Graduate Student Spotlight – Nicole Cartier

Meet Nicole Cartier!


Where are you working right now?

  • I am currently working as as a Student Conduct Educator at Massachusetts Institute of Technology (MIT).

What do you love about working at MIT?

  • I have only been with MIT for a short amount of time, but I love the work I am doing. I am passionate about student conduct and especially Title IX, more specifically sexual assault, and the Office of Student Citizenship at MIT is allowing me to get my hands involved in both. I am even gaining experience in Clery Reporting, which is a phenomenal opportunity, especially given that I am still a graduate student, and it is a responsibility with much significance behind it.

When you aren’t working, how do you spend your free time?

  • I am originally from Biddeford, Maine, so occasionally I plan weekend trips home to see my friends and family. I absolutely love being near the ocean, so any chance I can get to go sit by the water, I will take it. I also spend as much time as possible with my significant other. Working out, reading for pleasure, writing poetry, and meeting up with my International TaeKwon Do family up in Maine when I can are activities I enjoy, as well.

Who inspired you to get involved in Higher Education?

  • A huge shout out goes to Colleen Ryan and Jaclyn Calovine Quinlan. Watching these young women in action in Babson College’s Community Standards office was, no doubt, what got me going with the student affairs bug.

What is the most valuable lesson you have learned in your career (so far)?

  • I would like to highlight two of the most valuable lessons I have learned:
    • There is no right answer and no formula for the work we do, and that is okay.
    • Every day is a learning experience.

What is on your Higher Ed bucket list?

  • Work at a variety of institutions (small, private, public, prestigious/ ivy league, research, etc.).
  • I believe I have accomplished most of this one already.
  • Teach a first year seminar or first year experience course.
  • Attend a national conference (NASPA or ACPA).
    • I believe I have accomplished most of this one already.

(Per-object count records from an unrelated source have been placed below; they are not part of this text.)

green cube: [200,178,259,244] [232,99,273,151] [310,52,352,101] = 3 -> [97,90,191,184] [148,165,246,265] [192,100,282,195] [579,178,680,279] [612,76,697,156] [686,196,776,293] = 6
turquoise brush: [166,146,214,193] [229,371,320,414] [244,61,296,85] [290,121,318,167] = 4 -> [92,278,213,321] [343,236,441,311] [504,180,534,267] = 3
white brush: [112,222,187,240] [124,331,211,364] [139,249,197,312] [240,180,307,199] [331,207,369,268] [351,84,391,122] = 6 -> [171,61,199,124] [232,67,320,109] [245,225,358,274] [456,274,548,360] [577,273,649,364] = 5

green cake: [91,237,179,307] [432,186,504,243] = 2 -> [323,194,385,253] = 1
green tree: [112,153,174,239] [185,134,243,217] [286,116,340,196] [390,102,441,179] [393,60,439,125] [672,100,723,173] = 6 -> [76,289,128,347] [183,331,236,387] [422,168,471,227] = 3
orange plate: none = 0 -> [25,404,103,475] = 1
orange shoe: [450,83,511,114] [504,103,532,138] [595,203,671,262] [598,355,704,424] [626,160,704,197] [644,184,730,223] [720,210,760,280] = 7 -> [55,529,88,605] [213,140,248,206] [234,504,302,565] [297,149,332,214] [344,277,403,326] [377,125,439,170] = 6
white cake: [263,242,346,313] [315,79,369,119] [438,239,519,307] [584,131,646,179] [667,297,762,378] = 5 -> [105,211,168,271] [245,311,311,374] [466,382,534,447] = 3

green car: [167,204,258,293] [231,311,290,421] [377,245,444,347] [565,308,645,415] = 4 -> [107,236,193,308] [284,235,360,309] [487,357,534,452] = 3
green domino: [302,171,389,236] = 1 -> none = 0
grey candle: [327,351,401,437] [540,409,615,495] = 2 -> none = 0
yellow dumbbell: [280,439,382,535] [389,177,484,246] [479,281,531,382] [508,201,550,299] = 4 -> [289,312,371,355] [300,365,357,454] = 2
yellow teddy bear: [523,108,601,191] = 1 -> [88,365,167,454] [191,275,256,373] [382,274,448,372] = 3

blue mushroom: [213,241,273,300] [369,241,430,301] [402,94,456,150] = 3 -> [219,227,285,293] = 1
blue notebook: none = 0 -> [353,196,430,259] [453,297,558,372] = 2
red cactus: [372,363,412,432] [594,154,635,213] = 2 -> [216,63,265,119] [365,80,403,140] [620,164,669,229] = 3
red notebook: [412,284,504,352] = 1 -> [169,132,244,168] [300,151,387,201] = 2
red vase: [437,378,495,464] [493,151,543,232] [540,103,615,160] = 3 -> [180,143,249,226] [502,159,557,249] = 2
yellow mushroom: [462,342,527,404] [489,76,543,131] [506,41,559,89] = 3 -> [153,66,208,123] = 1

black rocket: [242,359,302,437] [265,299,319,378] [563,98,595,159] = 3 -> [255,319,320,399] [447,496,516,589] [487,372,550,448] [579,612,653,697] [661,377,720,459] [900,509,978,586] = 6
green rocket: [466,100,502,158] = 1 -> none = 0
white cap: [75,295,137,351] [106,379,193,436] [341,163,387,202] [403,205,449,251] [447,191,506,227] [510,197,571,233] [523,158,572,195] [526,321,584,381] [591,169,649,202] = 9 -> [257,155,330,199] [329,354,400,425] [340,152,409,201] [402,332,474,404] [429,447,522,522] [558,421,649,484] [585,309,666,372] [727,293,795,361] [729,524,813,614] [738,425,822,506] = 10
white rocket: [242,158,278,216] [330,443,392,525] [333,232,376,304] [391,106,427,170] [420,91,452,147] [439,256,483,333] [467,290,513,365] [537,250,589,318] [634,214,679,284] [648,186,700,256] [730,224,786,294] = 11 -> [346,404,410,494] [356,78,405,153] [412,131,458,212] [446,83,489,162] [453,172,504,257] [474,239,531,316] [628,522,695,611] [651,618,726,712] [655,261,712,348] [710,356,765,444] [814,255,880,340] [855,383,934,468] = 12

I will hopefully be attending ACPA’s national conference in Montreal this upcoming year!
  • Attend Gehring Academy through ASCA.
  • Present at a regional or national conference (NASPA or ACPA).
  • Attain my doctorate’s degree–potentially with a dissertation revolving around the ‘Imposter Syndrome.’

These are just a few that I could think of off the top of my head!

What advice would you offer to undergraduate seniors who are starting to search for grad programs?

  • If there is anything I have learned, we all end up where we are supposed to be, so be bold and take chances when you are applying to graduate schools. Every program has something great, something special and unique to offer; find out what it is.